Navajo resumes weekend lockdowns as Arizona virus cases rise
The Associated Press
WINDOW ROCK, Ariz. (AP) — The Navajo Nation is resuming lockdowns for at least the next two weekends as the number of coronavirus cases off the reservation increases, most notably in Arizona.
Tribal President Jonathan Nez made the announcement Tuesday in a virtual town hall. He cited Arizona, which hit an alarmingly high new daily number of cases with nearly 2,400 — almost double the previous record, in urging people to stay home.
During its peak, the Navajo Nation sent the sickest patients from the reservation to larger hospitals in Arizona and New Mexico. That might not be an option if hospitals in Arizona become overwhelmed with patients, Nez said.
"A second surge, a worse surge, may put a lot of pressure back on our health care system and our health care workers," Nez said.

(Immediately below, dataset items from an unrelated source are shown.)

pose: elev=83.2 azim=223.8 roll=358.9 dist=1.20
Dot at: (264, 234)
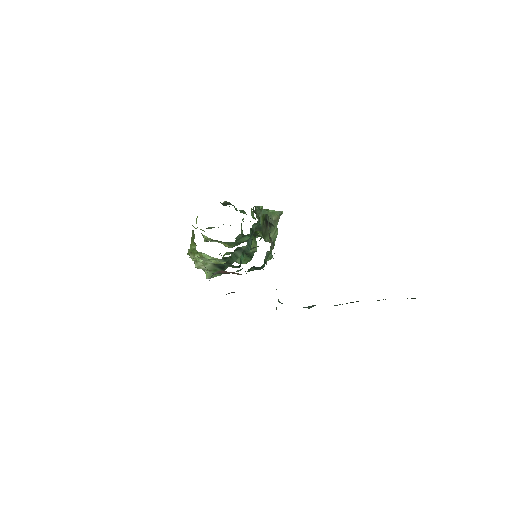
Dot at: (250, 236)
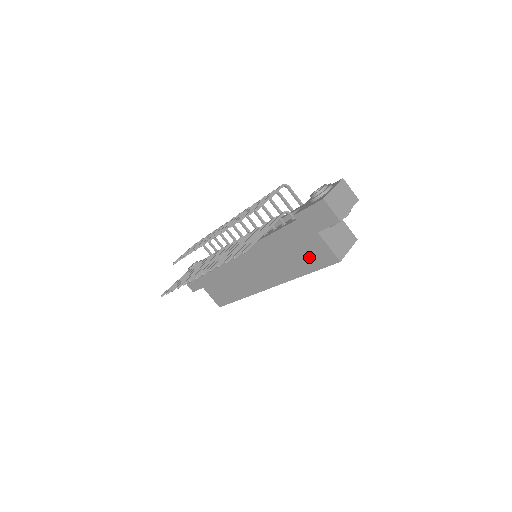
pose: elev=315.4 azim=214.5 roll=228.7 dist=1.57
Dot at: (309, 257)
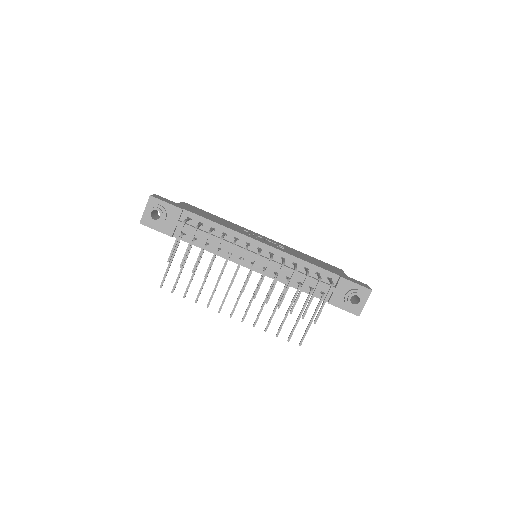
Dot at: occluded
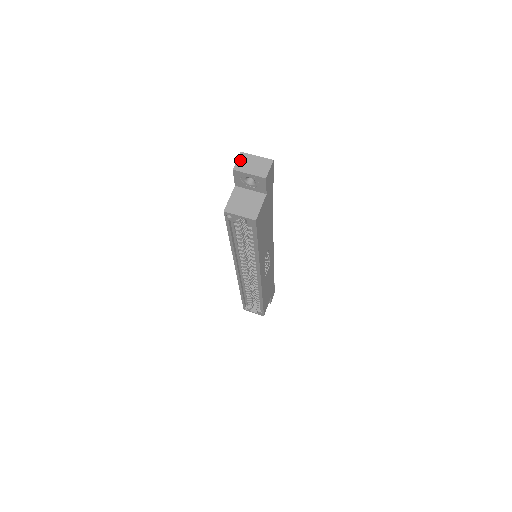
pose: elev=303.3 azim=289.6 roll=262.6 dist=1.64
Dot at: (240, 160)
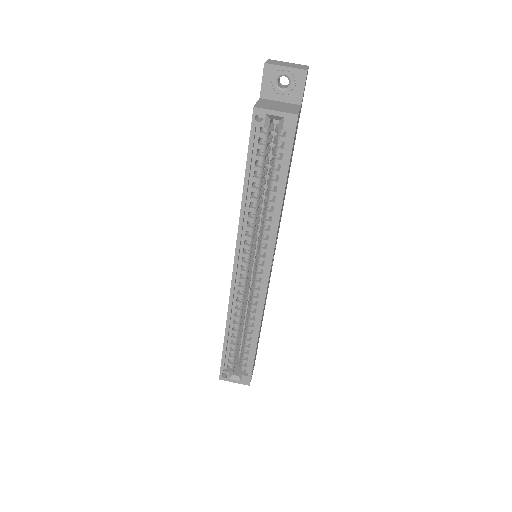
Dot at: (270, 61)
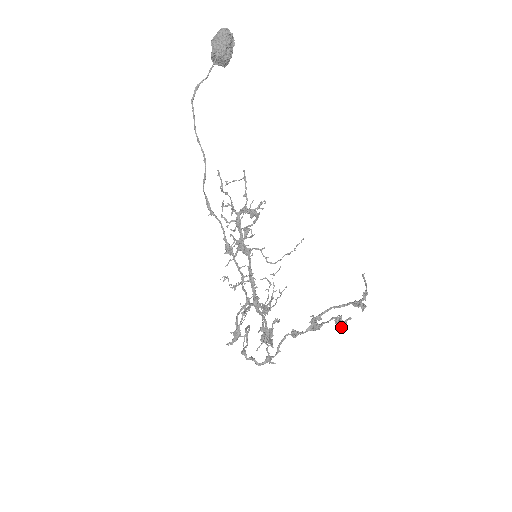
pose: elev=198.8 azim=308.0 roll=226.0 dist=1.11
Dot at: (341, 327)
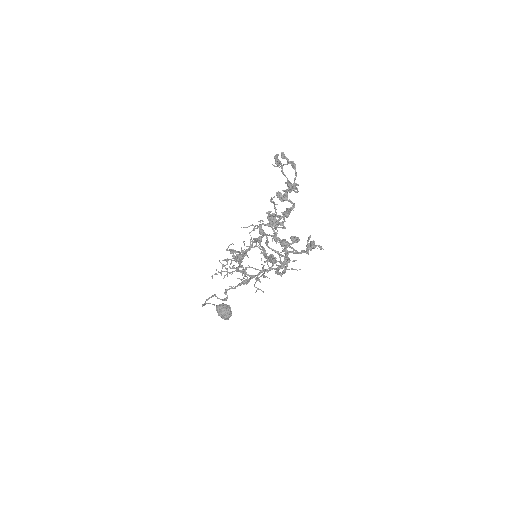
Dot at: (274, 156)
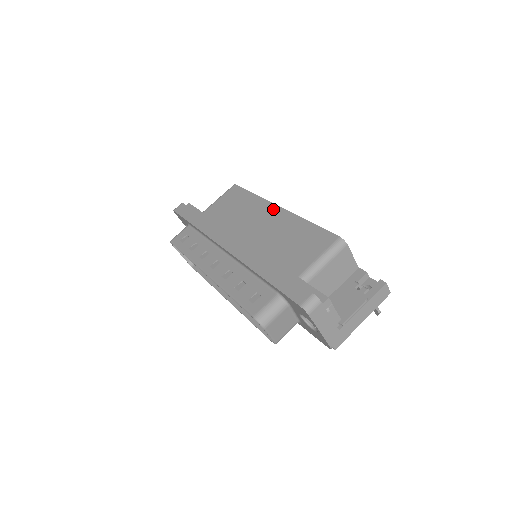
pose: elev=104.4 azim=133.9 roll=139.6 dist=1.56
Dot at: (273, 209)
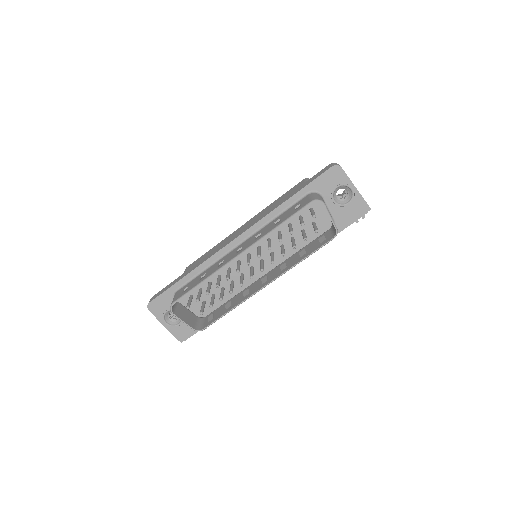
Dot at: (240, 228)
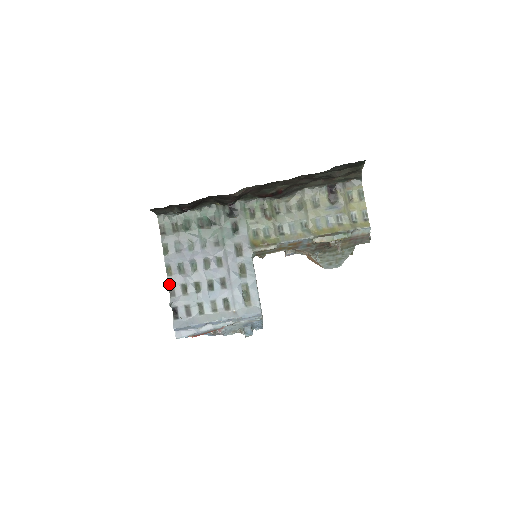
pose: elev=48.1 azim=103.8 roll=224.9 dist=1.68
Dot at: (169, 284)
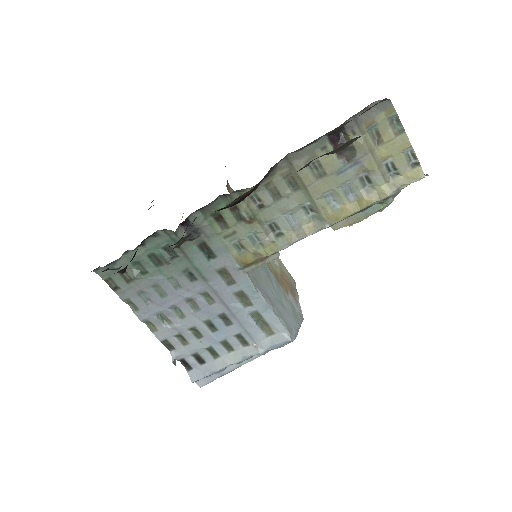
Dot at: (160, 340)
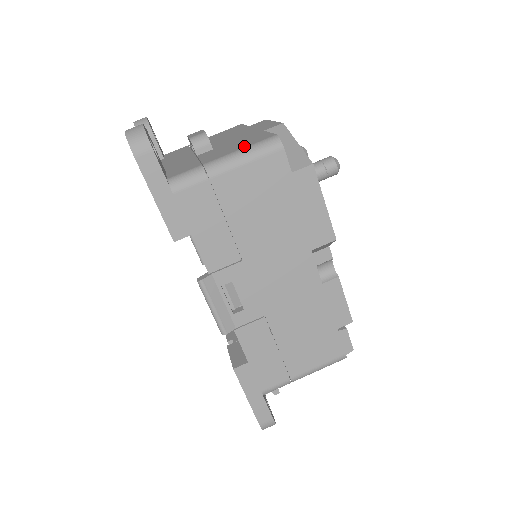
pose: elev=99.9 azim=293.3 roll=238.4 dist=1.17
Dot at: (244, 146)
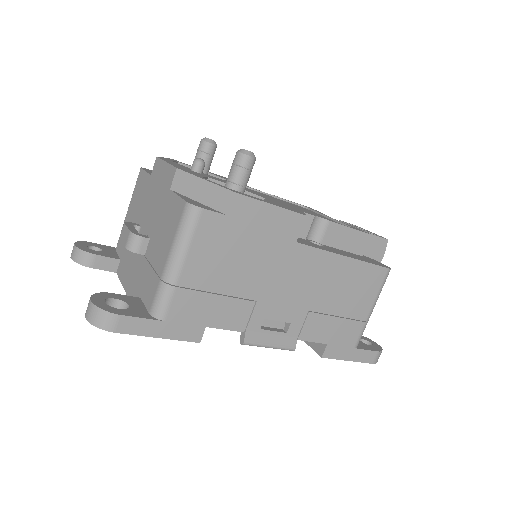
Dot at: (173, 233)
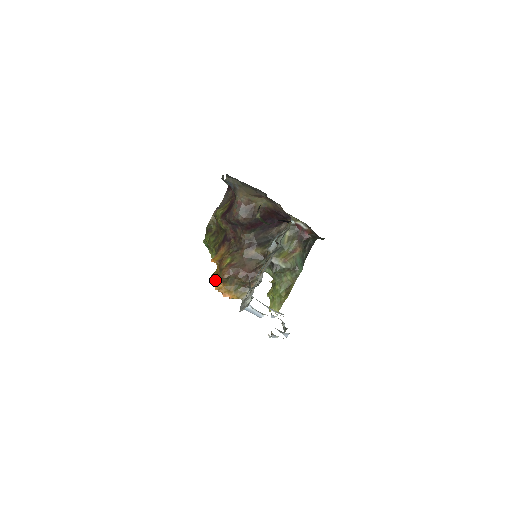
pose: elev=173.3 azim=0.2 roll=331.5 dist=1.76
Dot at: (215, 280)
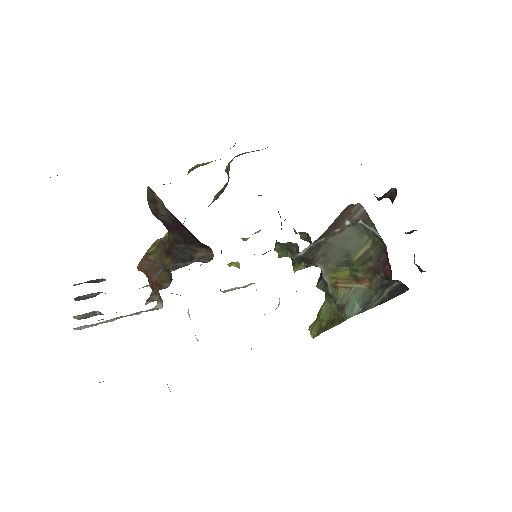
Dot at: occluded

Residents on the Navajo Nation are still under daily nighttime curfews. It has been a couple of weeks since they were required to stay home throughout the weekend, from sundown Friday to sunrise Monday. Tribal police have been citing people for violating the lockdown.
Masks also must be worn in public on the reservation. Tribal government offices remain closed to the public.
The tribe reported 22 new cases of the coronavirus late Monday, one of the lowest daily numbers, and no new deaths. The total number of cases reported was 6,633 with 311 deaths. Health officials said nearly half of those who tested positive have recovered.
For most people, the new coronavirus causes mild or moderate symptoms, such as fever and cough that clear up in two to three weeks. For some, especially older adults and people with existing health problems, it can cause more severe illness, including pneumonia and death.